The posted speed limit in the area where the accident occurred is 30 miles per hour. The data contained in the electronic module listed the speeds at which the Pontiac was traveling in the moments before its airbag deployed as the accident occurred.

Five seconds before airbag deployment occurred, the Pontiac was traveling at 44 miles per hour.

That speed increased to 46 mph at four seconds before airbag deployment. The vehicle was traveling at 47 mph at three seconds before the airbag triggered. At two seconds before deployment, the Pontiac was traveling at 49 mph. At one second before the airbag triggered, the vehicle’s speed dropped to 17 mph, according to the affidavit.

 Police also had the Pontiac inspected to check on whether the vehicle had any equipment problems.

“The inspection revealed no mechanical defects which would have contributed to the crash,” according to Ofc Silver.

Also, an inspection of the GMC truck revealed no mechanical defects.

An analysis of conditions at the accident scene indicated that the right-front tire of the Pontiac was about 3.25 feet to the right of the road’s white shoulder line, also known as the fog line, in the area of impact.     

In that area, the two-lane Hawleyville Road is approximately 40 feet wide. The northbound lane is about 13 feet wide. The northbound road shoulder is about six feet wide between the shoulder line and the curb.

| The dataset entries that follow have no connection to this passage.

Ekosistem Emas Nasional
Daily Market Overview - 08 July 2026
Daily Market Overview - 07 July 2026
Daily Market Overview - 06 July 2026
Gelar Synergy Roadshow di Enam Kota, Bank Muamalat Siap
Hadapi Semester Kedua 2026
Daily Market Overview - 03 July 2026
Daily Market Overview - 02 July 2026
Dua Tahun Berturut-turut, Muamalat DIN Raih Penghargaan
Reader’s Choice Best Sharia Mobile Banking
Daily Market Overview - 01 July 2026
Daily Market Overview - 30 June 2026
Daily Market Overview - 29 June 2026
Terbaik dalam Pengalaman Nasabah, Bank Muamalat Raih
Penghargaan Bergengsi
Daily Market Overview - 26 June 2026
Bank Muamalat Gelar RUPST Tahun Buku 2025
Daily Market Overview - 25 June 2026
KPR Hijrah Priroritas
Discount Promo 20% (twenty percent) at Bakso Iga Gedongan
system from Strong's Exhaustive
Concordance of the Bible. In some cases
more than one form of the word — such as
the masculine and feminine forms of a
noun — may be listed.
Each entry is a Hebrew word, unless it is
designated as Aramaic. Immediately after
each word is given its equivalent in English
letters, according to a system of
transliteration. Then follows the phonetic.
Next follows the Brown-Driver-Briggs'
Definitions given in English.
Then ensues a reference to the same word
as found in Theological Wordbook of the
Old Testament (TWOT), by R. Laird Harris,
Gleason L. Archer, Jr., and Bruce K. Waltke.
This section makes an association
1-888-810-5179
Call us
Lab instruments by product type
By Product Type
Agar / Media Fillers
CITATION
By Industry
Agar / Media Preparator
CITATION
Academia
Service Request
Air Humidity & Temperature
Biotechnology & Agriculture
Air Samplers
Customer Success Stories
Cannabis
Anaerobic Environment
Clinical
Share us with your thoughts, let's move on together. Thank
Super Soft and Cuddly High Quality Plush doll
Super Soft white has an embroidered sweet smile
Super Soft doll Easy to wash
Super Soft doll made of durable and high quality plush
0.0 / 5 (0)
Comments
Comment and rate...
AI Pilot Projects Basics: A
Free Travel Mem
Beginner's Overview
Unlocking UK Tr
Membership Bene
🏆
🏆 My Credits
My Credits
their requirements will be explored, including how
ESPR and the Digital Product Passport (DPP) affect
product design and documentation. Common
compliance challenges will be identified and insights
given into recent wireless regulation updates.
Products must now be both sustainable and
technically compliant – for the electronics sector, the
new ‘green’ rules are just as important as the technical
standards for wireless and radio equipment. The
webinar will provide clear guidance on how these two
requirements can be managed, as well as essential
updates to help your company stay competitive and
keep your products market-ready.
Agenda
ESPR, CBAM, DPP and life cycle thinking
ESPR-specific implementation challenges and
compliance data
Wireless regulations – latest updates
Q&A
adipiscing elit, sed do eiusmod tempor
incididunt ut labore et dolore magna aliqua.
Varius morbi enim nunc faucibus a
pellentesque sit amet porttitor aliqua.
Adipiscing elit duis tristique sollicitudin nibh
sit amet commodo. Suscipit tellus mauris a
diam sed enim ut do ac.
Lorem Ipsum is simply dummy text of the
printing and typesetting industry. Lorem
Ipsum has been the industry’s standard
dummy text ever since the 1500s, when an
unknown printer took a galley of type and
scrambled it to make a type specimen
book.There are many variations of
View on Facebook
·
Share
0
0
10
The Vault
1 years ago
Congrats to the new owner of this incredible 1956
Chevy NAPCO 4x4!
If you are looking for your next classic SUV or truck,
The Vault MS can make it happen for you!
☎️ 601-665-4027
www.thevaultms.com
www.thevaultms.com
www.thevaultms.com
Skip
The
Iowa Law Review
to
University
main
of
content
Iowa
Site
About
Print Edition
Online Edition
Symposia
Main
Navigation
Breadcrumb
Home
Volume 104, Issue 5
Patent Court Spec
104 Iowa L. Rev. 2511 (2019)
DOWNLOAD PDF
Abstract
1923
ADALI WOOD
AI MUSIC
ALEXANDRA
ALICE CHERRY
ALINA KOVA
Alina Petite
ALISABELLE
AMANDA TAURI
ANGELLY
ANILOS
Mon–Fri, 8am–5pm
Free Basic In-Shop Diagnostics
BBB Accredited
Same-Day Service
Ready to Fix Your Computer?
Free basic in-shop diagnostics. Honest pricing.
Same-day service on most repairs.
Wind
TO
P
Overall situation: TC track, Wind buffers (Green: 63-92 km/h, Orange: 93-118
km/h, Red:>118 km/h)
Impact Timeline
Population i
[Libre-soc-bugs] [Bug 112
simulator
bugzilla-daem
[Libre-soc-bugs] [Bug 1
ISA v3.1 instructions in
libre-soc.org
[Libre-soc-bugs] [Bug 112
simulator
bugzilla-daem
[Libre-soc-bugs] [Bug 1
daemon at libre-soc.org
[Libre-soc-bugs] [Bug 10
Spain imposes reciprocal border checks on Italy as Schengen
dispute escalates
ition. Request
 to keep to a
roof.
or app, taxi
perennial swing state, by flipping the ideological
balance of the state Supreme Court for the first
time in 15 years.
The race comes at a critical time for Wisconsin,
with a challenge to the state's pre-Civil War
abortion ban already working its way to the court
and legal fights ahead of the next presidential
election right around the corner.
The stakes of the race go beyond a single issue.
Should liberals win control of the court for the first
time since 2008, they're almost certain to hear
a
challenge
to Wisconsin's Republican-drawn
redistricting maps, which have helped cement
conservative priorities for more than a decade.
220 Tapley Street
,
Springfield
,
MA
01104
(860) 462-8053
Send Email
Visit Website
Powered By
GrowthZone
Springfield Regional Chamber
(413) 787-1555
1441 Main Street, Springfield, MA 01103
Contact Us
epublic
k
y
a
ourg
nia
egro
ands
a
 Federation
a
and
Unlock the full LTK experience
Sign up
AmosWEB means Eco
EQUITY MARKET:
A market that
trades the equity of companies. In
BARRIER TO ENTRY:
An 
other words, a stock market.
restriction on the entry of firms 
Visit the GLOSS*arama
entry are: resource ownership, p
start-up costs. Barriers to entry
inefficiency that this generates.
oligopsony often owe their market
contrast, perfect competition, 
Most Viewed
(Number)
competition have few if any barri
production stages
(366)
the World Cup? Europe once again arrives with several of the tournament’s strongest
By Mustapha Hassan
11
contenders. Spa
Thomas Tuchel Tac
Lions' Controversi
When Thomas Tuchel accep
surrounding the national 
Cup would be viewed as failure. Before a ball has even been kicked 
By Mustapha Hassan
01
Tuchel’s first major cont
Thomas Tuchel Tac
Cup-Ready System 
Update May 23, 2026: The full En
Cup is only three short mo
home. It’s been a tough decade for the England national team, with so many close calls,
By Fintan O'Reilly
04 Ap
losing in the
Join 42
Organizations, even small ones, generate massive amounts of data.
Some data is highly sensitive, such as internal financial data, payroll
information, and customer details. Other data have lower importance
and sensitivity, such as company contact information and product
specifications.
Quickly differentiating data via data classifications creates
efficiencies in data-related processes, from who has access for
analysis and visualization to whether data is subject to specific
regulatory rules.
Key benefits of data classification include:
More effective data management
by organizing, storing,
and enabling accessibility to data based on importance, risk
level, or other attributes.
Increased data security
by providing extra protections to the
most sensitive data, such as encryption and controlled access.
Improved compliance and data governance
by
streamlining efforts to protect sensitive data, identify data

Ofc Silver noted that the truck was parked on the northbound shoulder at the time of the accident and that, “All four tires were to the right of the fog line.”

An ensuing medical analysis found that there was no alcohol in Ms Hernandez’s system at the time of the accident.

In the interview which Ms Hernandez gave to police after the accident on January 14, she stated, “I was driving normal, approximately 30 miles per hour. I saw a vehicle stopped on the right side of the road, off of the roadway. When I first saw the stopped vehicle, I didn’t see anybody. When I was very close to the stopped (vehicle), a person stepped away from the vehicle into the roadway, about four feet.”

“I tried to avoid the person by turning away, towards the other lane. When I did this, something hit my windshield, very long,” she added.

Ms Hernandez later told police that she had applied the Pontiac’s brakes when she spotted Mr Bailin.

Ms Hernandez told police that she then called her employer, Bethel Health Care Rehabilitation Center, on her cellphone and asked them to call police because she had been involved in an accident.

“After I called, I passed out,” she added.

Police took possession of the cellphone as evidence in their investigation in seeking to learn whether cellphone use had been a factor in the crash. State police electronically analyzed the cellphone to learn whether it was in use when the accident occurred. 

According to the affidavit, Ms Hernandez told police that she had taken a dose of her prescription medication known as OxyContin at 5 am on the day of the accident.